What the exercise asks:
Please give again, word for word, each line that falls between the line with "15. The high" and the end of the data, inclusive.

Records for the task:
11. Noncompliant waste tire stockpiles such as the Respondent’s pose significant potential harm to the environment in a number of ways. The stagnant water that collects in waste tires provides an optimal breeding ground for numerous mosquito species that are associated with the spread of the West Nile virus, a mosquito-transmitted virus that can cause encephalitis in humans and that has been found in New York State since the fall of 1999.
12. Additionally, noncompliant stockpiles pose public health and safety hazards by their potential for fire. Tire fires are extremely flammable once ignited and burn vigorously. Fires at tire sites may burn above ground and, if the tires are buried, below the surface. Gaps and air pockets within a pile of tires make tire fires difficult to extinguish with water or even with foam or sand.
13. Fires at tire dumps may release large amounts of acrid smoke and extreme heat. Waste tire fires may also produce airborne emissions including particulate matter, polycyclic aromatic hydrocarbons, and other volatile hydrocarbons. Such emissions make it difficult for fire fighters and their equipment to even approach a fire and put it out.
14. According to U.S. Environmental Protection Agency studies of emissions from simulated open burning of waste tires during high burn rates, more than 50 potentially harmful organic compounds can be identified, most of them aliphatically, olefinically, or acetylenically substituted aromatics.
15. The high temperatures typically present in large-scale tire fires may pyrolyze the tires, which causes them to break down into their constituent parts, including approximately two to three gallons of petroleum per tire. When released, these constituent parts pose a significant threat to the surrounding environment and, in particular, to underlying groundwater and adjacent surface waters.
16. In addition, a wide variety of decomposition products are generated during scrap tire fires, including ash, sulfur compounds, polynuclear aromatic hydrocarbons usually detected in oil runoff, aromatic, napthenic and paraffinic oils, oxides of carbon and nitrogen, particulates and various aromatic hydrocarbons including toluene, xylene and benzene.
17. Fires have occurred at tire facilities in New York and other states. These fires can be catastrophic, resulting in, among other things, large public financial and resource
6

Finished exercise:
15. The high temperatures typically present in large-scale tire fires may pyrolyze the tires, which causes them to break down into their constituent parts, including approximately two to three gallons of petroleum per tire. When released, these constituent parts pose a significant threat to the surrounding environment and, in particular, to underlying groundwater and adjacent surface waters.
16. In addition, a wide variety of decomposition products are generated during scrap tire fires, including ash, sulfur compounds, polynuclear aromatic hydrocarbons usually detected in oil runoff, aromatic, napthenic and paraffinic oils, oxides of carbon and nitrogen, particulates and various aromatic hydrocarbons including toluene, xylene and benzene.
17. Fires have occurred at tire facilities in New York and other states. These fires can be catastrophic, resulting in, among other things, large public financial and resource
6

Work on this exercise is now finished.